Instruction -> Format the lines starting with the one that contains "la presencia de tomate y chiles." and going on through the one that contains "ato, se recomienda" as a Markdown table with the columns Row and Line. Number each row and leave out any blank lines.

Saved data entries:
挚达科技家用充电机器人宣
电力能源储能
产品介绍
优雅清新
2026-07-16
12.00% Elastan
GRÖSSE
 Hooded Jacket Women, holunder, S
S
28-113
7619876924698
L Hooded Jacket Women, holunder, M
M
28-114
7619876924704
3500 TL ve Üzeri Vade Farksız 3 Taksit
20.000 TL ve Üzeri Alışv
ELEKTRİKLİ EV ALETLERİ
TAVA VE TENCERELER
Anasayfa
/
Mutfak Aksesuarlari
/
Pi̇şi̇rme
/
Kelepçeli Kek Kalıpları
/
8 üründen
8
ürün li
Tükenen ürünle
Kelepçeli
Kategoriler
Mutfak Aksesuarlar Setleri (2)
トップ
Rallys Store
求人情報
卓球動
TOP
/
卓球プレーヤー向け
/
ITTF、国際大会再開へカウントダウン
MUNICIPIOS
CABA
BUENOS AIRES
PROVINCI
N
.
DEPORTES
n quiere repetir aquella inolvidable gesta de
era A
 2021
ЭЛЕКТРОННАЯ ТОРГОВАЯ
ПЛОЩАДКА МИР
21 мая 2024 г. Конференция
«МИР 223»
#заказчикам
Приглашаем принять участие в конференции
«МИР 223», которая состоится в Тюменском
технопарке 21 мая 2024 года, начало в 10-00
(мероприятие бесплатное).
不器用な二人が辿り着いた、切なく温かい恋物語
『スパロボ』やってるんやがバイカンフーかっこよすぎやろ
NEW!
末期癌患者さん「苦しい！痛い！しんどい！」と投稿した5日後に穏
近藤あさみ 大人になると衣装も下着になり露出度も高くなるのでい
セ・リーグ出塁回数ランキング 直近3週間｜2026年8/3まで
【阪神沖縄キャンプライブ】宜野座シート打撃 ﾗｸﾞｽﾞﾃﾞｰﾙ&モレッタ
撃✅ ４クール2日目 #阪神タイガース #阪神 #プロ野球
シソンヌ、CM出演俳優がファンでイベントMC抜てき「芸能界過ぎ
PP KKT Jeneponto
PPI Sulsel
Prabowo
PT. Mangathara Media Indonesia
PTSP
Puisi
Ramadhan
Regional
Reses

==

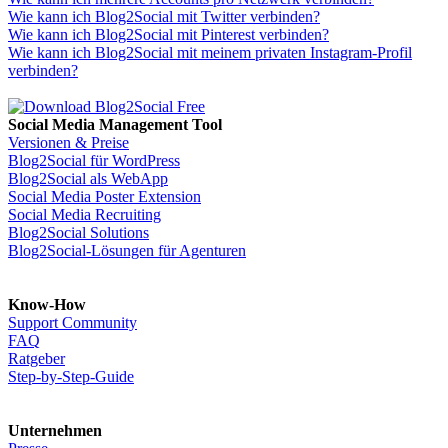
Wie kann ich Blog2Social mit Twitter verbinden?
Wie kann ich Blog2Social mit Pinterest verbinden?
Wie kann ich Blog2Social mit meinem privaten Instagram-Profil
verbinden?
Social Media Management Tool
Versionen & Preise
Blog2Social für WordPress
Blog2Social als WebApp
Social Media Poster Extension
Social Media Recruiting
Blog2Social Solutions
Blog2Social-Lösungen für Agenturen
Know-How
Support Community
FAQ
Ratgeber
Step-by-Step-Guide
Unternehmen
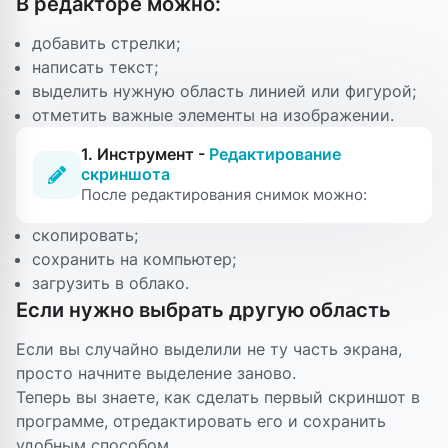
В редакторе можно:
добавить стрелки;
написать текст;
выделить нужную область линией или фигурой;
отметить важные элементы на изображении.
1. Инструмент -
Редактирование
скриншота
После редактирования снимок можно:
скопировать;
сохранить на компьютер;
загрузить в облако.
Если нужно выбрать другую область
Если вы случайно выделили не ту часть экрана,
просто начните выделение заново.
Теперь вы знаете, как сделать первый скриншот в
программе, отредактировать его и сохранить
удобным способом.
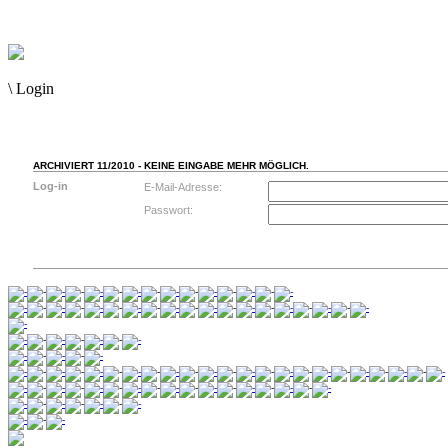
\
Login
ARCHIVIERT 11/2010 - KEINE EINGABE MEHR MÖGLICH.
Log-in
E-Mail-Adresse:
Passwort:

==

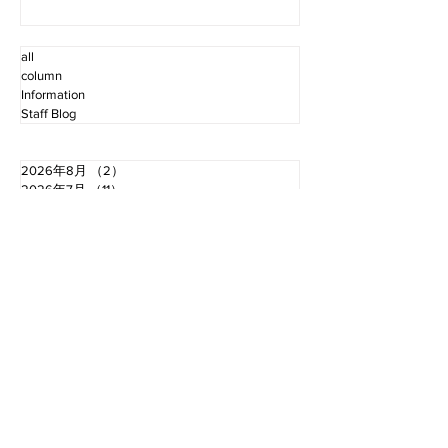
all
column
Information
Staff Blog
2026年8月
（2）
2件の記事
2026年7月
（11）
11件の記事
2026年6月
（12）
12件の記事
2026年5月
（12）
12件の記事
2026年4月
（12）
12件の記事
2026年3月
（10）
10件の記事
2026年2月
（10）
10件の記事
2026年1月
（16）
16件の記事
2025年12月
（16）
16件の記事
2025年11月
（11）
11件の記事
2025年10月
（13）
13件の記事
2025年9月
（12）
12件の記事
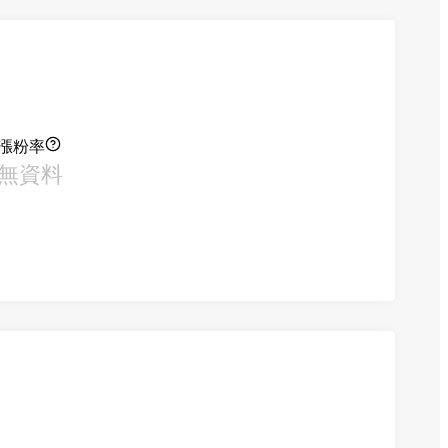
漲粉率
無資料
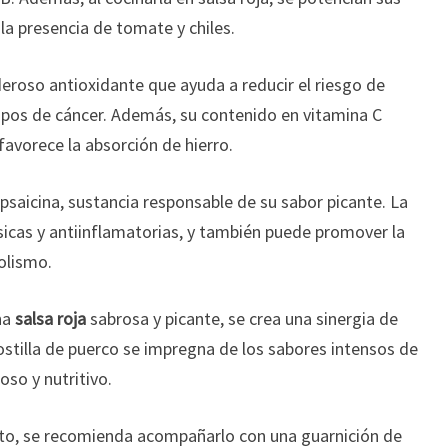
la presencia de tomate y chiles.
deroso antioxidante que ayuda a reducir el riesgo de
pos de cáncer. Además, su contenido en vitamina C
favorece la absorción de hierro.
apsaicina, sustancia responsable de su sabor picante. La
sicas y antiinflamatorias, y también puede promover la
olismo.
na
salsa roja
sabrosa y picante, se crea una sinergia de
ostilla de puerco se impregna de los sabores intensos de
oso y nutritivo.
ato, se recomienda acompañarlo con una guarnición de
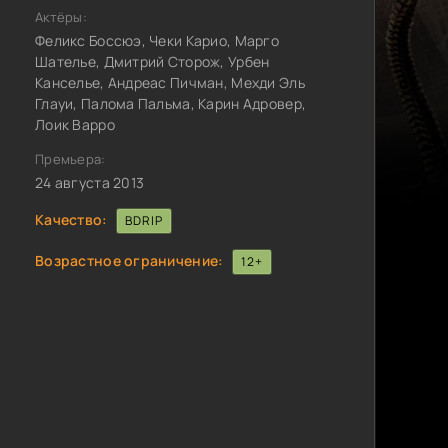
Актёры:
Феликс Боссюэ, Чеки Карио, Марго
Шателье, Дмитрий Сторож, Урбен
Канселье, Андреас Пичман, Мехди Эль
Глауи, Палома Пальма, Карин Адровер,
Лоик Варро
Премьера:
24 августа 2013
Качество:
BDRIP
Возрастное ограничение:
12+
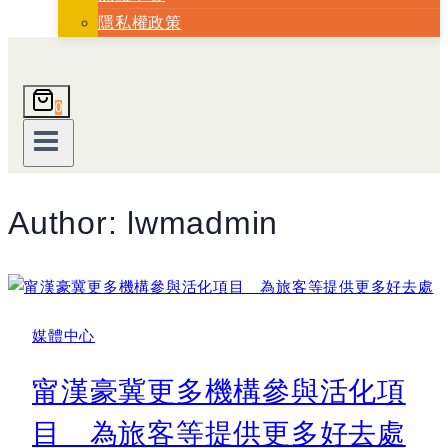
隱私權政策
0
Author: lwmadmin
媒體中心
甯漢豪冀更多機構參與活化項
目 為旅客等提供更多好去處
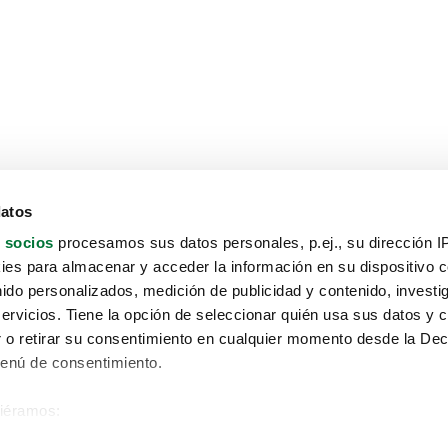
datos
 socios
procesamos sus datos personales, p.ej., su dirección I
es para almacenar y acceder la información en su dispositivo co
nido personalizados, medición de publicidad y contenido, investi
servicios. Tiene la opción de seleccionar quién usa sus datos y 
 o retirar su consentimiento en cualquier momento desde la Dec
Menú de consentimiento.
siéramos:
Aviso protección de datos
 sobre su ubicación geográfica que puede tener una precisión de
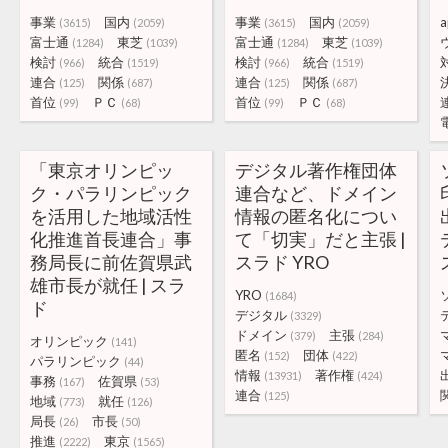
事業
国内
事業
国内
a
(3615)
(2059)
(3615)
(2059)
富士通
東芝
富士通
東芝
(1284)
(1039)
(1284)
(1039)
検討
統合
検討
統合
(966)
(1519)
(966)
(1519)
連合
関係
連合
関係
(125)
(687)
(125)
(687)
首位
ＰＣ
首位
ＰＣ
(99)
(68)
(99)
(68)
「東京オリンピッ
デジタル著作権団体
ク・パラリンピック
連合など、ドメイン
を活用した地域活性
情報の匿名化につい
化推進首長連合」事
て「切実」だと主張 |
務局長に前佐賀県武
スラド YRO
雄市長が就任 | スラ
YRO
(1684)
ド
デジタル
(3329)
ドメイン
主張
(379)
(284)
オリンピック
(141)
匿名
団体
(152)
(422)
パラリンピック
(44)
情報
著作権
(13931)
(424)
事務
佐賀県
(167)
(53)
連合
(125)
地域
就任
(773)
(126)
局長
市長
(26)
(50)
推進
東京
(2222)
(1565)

Exercise solution ->
| Row | Line |
|---|---|
| 1 | la presencia de tomate y chiles. |
| 2 | deroso antioxidante que ayuda a reducir el riesgo de |
| 3 | pos de cáncer. Además, su contenido en vitamina C |
| 4 | favorece la absorción de hierro. |
| 5 | apsaicina, sustancia responsable de su sabor picante. La |
| 6 | sicas y antiinflamatorias, y también puede promover la |
| 7 | olismo. |
| 8 | na |
| 9 | salsa roja |
| 10 | sabrosa y picante, se crea una sinergia de |
| 11 | ostilla de puerco se impregna de los sabores intensos de |
| 12 | oso y nutritivo. |
| 13 | ato, se recomienda acompañarlo con una guarnición de |